(Fragmento seleccionado)

Con tantos focos puestos en Patria, la serie generó una torpe y merecida polémica antes de su estreno, con aquellos carteles que parecían establecer un paralelismo entre los sufrimientos de un asesinado y el preso que le había descerrajado un tiro en la nuca. Pero, más allá de paratextos y marketing, ¿caía la serie en el blanqueamiento o la equidistancia? Ummm. No. Contemplado en su conjunto, los ocho episodios plantean un potente relato sobre el crimen político, la metástasis social y el heroísmo del perdón. En este sentido, es un relato muy anclado en la realidad de la Guipúzcoa profunda de los años ochenta, con sus miradas de odio y sus exclusiones paulatinas del “español”.

El mensaje del libro mantiene, pues, su vigencia en la pequeña pantalla: ETA queda retratada en toda su inmundicia moral, sin ahorrar ni una pizca del daño cometido. Las familias rotas y la batalla por el relato en pugna permanente. Sin embargo, donde sí resbala la serie es en la injusta asimetría con la que se trata el aparato del Estado (ámbito judicial, personal de prisiones y, sobre todo, la Guardia Civil). Ahí se echa de menos una mayor densidad dramática, que evite la sal gruesa. En una serie que se afana — aunque tantas veces no lo logre — en alumbrar los claroscuros, resulta sorprendente el trazo groseramente simplista empleado con los policías, en especial en el maniqueo séptimo episodio.

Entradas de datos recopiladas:

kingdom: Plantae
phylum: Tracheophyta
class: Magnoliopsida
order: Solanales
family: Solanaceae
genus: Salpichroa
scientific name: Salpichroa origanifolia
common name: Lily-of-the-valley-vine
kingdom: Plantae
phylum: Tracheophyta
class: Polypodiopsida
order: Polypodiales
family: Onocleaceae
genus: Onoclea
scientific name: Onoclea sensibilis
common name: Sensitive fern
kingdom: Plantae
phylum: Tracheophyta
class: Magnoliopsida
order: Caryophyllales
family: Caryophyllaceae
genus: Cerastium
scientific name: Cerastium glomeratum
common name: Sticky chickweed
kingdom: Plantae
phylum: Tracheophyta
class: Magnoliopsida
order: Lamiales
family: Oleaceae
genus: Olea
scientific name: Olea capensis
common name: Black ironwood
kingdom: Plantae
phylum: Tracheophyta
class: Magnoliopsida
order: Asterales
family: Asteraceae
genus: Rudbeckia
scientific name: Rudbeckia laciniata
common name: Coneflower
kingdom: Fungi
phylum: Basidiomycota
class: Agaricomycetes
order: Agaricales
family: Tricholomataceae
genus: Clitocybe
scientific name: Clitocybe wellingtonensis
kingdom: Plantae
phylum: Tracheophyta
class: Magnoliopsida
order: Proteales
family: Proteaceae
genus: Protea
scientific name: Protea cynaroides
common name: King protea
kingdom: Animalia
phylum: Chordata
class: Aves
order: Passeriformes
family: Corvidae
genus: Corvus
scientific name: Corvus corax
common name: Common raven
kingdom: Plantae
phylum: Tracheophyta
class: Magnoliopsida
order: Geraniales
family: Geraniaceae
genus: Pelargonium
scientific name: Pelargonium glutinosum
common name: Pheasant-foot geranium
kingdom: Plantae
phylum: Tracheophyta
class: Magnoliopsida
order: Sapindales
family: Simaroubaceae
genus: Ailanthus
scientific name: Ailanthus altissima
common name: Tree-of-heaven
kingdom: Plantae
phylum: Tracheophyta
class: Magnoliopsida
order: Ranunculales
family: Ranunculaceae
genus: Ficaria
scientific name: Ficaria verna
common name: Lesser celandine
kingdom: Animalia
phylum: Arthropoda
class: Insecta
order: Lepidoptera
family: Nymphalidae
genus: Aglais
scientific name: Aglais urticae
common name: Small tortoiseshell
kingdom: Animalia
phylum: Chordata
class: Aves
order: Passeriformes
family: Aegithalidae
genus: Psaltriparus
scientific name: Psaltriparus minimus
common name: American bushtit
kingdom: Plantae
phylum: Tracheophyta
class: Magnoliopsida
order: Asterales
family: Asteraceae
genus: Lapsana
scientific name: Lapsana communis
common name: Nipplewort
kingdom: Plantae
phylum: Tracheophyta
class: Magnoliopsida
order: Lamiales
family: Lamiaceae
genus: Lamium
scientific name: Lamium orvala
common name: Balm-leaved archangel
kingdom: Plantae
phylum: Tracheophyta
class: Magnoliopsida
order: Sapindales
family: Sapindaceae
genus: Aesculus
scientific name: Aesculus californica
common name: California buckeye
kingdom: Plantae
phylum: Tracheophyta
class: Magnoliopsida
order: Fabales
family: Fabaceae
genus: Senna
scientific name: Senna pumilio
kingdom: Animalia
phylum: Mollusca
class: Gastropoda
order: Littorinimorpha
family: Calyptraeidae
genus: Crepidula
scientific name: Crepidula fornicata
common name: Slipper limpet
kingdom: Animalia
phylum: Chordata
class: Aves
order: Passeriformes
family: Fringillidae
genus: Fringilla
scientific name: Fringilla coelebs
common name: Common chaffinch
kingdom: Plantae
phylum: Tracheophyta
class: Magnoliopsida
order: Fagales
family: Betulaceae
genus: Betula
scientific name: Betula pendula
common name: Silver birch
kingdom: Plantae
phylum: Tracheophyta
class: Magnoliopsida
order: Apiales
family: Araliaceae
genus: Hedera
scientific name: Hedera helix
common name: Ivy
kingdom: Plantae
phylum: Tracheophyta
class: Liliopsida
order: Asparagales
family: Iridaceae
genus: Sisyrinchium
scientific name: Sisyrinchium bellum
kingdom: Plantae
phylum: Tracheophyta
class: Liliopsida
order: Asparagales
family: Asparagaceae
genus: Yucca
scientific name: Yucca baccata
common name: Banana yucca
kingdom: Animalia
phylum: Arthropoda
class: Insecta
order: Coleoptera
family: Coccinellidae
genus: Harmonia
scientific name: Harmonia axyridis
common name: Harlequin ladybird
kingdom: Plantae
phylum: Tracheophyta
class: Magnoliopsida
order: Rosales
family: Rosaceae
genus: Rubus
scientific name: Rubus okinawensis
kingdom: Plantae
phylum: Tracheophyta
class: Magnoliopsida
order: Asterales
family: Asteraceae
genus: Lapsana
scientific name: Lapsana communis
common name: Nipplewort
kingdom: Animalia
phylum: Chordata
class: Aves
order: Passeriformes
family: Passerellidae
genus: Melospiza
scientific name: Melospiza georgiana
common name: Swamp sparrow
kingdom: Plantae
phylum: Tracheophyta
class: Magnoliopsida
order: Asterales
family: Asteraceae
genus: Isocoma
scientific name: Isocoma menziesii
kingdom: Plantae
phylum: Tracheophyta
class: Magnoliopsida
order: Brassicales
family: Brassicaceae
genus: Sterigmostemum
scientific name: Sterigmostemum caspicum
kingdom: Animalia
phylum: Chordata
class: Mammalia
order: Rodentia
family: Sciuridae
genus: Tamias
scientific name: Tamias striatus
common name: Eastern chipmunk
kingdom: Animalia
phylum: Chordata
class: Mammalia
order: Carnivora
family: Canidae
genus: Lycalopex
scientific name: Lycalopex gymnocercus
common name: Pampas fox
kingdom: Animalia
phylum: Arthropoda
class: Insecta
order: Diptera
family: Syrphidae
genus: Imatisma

(Actividad propuesta)
En el fragmento sobre la serie Patria, ¿qué episodio se califica de maniqueo? Los registros son un material aparte, sin relación con el fragmento.

(Respuesta escrita)
El séptimo episodio.